This document is an excerpt from the EUR-Lex website
Document 62012CN0265
Case C-265/12: Reference for a preliminary ruling from the Hof van Beroep te Brussel (Belgium), lodged on 29 May 2012 — Citroën Belux NV v Federatie voor Verzekerings- en Financiële Tussenpersonen (FvF)
Zaak C-265/12: Verzoek om een prejudiciële beslissing, ingediend door het Hof van beroep te Brussel (België) op 29 mei 2012 — Citroën Belux NV tegen Federatie voor Verzekerings- en Financiële Tussenpersonen (FvF)
Zaak C-265/12: Verzoek om een prejudiciële beslissing, ingediend door het Hof van beroep te Brussel (België) op 29 mei 2012 — Citroën Belux NV tegen Federatie voor Verzekerings- en Financiële Tussenpersonen (FvF)
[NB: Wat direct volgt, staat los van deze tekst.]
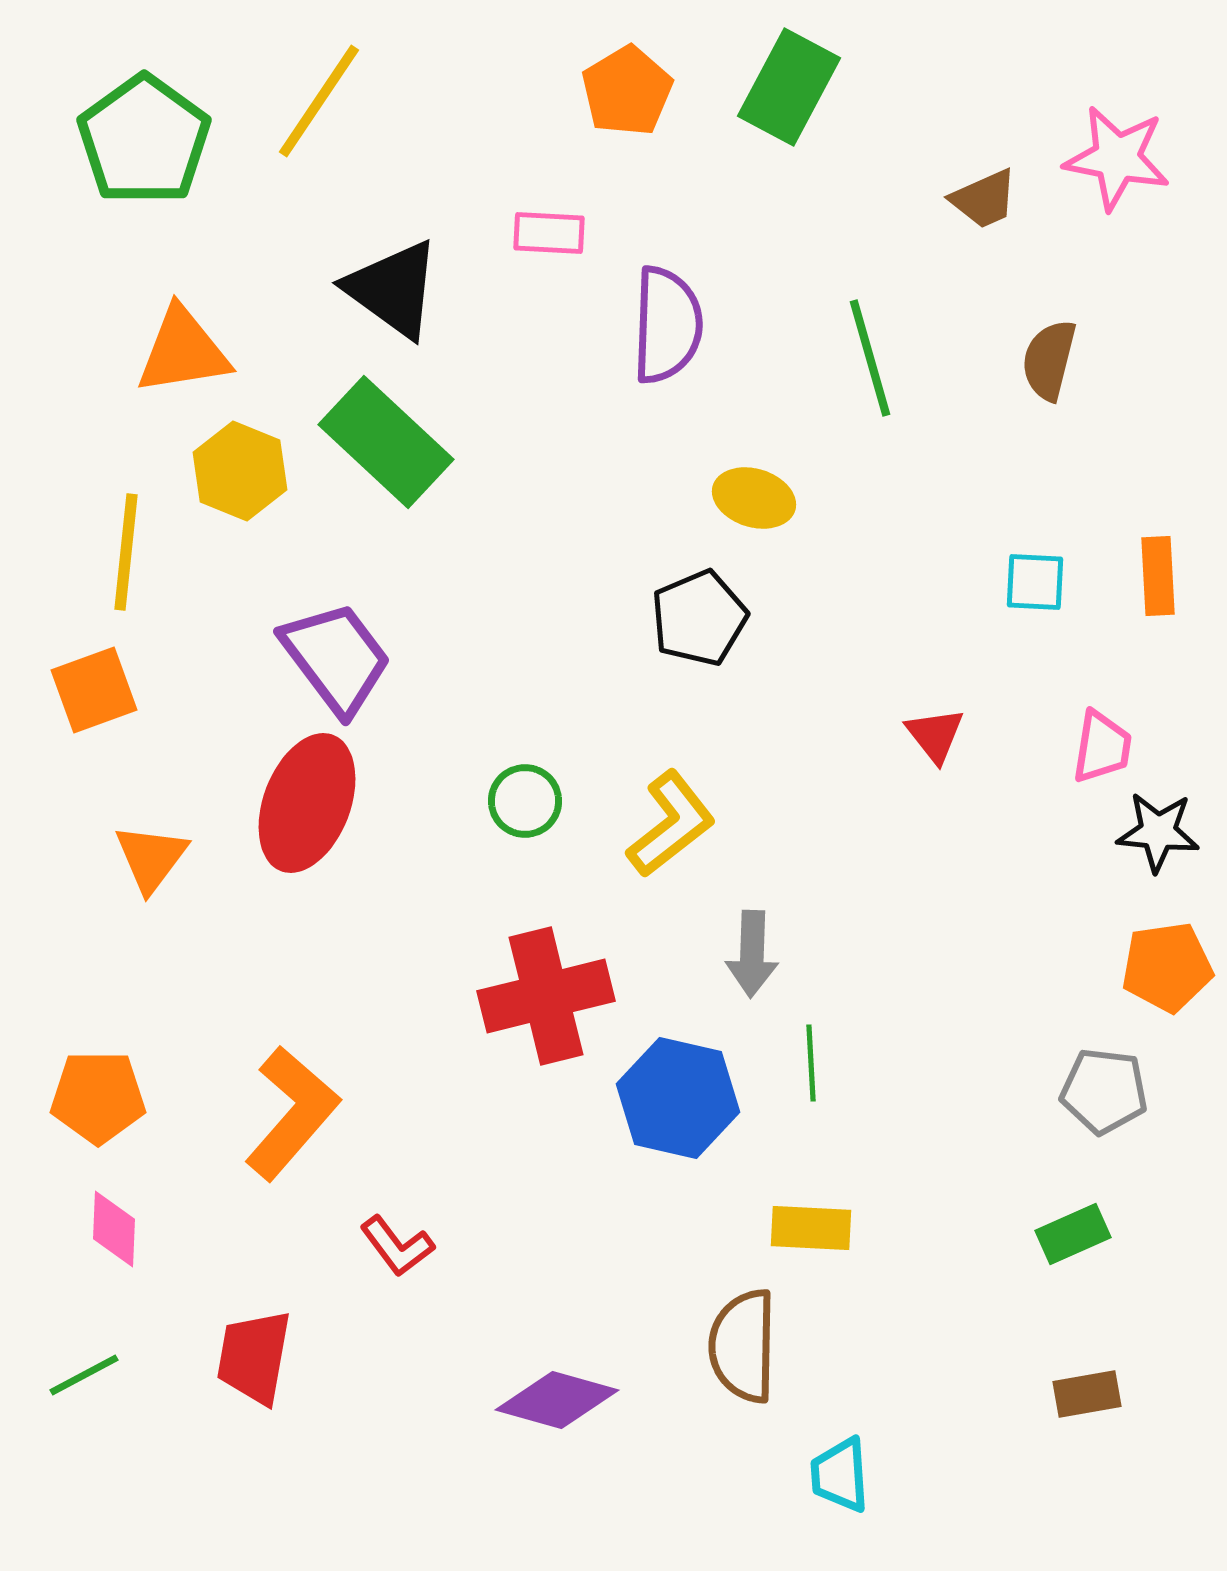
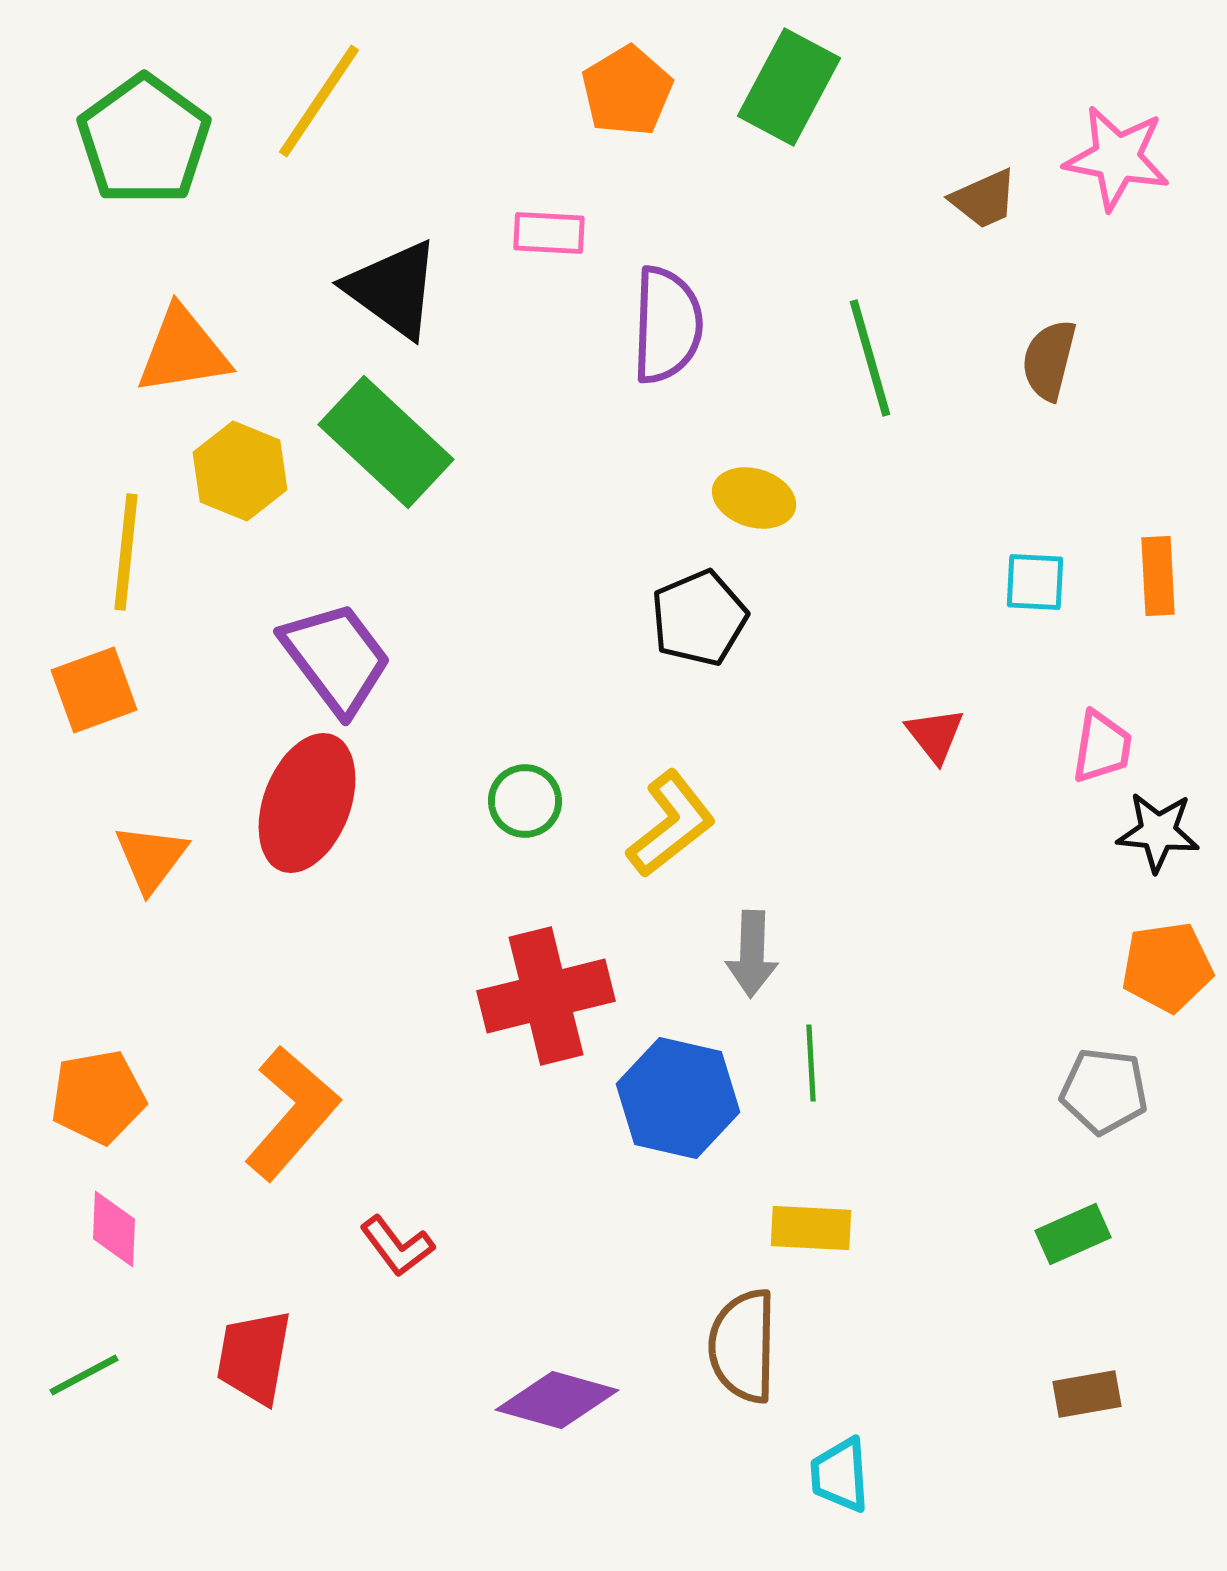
orange pentagon at (98, 1097): rotated 10 degrees counterclockwise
PB C 258 van 25.8.2012, p. 9–10
(BG, ES, CS, DA, DE, ET, EL, EN, FR, IT, LV, LT, HU, MT, NL, PL, PT, RO, SK, SL, FI, SV)
25.8.2012 |
NL |
Publicatieblad van de Europese Unie |
C 258/9 |
Verzoek om een prejudiciële beslissing, ingediend door het Hof van beroep te Brussel (België) op 29 mei 2012 — Citroën Belux NV tegen Federatie voor Verzekerings- en Financiële Tussenpersonen (FvF)
(Zaak C-265/12)
2012/C 258/15
Procestaal: Nederlands
Verwijzende rechter
Hof van beroep te Brussel
Partijen in het hoofdgeding
Verzoekster: Citroën Belux NV
Verweerster: Federatie voor Verzekerings- en Financiële Tussenpersonen (FvF)
Prejudiciële vragen
1) |
Moet artikel 3.9 van richtlijn 2005/29/EG (1) zo worden uitgelegd dat het zich verzet tegen een bepaling, zoals artikel 72 WMPC (2), die — onder voorbehoud van de limitatief in de wet opgesomde gevallen — op algemene wijze elk gezamenlijk aanbod aan de consument verbiedt zodra minstens één bestanddeel een financiële dienst uitmaakt? |
2) |
Moet artikel 56 VWEU, betreffende de vrijheid van dienstverlening, zo worden uitgelegd dat het zich verzet tegen een bepaling, zoals artikel 72 WMPC, die — onder voorbehoud van de limitatief in de wet opgesomde gevallen — op algemene wijze elk gezamenlijk aanbod aan de consument verbiedt zodra minstens één bestanddeel een financiële dienst uitmaakt? |
(1) Richtlijn van het Europees Parlement en de Raad van 11 mei 2005 betreffende oneerlijke handelspraktijken van ondernemingen jegens consumenten op de interne markt en tot wijziging van Richtlijn 84/450/EEG van de Raad, Richtlijnen 97/7/EG, 98/27/EG en 2002/65/EG van het Europees Parlement en de Raad en van Verordening (EG) nr. 2006/2004 van het Europees Parlement en de Raad („Richtlijn oneerlijke handelspraktijken”) (PB L 149, blz. 22).
(2) Wet betreffende marktpraktijken en consumentenbescherming.